* **Requirement**: Keep every line in which "contrat" occurs and drop the rest of the data.

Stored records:
=-=-=-=-=
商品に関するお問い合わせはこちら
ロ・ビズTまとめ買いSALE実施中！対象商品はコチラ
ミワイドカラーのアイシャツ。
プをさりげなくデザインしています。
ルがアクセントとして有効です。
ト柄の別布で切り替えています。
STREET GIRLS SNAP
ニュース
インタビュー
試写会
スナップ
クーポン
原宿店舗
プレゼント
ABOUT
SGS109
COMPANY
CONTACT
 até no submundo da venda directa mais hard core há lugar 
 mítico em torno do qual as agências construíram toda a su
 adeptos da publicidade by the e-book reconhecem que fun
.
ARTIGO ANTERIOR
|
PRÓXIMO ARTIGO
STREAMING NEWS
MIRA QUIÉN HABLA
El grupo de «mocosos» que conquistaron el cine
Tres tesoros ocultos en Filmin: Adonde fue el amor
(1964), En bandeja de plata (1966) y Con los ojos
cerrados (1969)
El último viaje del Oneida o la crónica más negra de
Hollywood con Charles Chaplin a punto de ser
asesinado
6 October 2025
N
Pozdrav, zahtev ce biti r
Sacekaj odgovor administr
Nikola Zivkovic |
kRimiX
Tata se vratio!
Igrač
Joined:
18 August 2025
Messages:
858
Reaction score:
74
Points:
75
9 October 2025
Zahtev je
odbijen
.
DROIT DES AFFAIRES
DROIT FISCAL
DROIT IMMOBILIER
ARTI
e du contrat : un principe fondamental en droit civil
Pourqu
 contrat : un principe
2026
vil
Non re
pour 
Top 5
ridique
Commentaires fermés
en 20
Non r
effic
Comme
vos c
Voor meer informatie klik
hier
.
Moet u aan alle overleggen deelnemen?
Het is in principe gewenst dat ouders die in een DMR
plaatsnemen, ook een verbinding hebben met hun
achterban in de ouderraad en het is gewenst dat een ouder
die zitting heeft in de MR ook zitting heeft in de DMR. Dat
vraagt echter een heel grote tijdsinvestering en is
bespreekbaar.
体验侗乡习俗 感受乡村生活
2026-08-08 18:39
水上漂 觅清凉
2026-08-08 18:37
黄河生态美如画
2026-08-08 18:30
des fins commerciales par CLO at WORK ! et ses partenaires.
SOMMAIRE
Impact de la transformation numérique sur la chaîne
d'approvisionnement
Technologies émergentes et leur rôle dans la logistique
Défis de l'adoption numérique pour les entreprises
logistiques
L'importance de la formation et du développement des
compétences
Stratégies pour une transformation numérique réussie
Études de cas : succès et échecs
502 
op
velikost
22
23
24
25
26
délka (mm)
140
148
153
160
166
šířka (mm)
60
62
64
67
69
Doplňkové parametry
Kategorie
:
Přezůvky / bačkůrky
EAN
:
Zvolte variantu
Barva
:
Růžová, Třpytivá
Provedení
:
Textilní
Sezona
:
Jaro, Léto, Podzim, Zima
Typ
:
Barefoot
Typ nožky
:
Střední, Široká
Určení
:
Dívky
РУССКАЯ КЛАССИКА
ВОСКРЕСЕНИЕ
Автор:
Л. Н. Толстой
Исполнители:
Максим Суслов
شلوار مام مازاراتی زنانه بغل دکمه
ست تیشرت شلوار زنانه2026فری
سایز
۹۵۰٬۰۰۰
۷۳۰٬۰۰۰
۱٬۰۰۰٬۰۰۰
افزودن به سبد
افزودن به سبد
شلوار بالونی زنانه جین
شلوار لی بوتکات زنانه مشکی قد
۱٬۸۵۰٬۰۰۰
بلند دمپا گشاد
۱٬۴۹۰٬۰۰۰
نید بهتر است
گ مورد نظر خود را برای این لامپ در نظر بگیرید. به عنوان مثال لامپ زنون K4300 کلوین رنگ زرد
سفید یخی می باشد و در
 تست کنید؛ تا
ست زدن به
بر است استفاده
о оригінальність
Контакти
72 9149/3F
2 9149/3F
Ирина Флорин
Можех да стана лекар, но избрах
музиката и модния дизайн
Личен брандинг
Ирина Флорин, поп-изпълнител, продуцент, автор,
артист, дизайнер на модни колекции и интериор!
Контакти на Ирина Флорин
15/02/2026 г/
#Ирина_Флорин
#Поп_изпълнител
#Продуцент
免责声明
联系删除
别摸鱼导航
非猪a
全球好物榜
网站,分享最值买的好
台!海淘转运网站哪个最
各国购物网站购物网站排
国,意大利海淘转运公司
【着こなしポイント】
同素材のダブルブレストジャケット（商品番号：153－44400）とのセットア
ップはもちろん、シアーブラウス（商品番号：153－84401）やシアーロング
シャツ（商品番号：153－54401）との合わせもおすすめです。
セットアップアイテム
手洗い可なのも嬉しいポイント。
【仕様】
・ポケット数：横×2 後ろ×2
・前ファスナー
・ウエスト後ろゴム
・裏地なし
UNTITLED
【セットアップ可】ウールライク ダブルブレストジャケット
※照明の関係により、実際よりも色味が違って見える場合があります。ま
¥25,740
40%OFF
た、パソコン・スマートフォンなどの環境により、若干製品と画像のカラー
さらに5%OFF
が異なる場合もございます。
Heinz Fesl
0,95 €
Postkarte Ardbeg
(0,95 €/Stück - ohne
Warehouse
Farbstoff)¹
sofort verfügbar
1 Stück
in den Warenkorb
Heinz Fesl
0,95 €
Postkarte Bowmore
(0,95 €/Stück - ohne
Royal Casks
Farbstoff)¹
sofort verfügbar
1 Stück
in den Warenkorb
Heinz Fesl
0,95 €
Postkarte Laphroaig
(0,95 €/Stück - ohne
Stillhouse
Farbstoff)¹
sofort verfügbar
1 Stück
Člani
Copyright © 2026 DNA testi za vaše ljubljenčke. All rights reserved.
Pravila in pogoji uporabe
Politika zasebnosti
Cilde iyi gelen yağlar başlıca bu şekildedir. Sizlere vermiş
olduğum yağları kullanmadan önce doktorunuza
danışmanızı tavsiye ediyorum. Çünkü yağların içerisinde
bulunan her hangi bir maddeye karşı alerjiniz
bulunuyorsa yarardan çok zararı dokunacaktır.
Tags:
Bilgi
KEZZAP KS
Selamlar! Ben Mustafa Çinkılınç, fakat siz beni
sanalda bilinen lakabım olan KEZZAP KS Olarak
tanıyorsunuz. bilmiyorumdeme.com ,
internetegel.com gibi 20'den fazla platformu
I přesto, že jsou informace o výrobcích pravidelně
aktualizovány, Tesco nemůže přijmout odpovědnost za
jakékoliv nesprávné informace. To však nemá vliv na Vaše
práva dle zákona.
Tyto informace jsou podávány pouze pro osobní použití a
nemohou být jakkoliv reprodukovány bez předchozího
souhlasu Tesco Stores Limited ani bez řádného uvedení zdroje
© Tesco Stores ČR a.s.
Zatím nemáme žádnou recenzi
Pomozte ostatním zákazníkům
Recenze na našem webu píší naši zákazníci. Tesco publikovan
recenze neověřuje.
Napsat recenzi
=-=-=-=-=
* **Task answer**:
e du contrat : un principe fondamental en droit civil
 contrat : un principe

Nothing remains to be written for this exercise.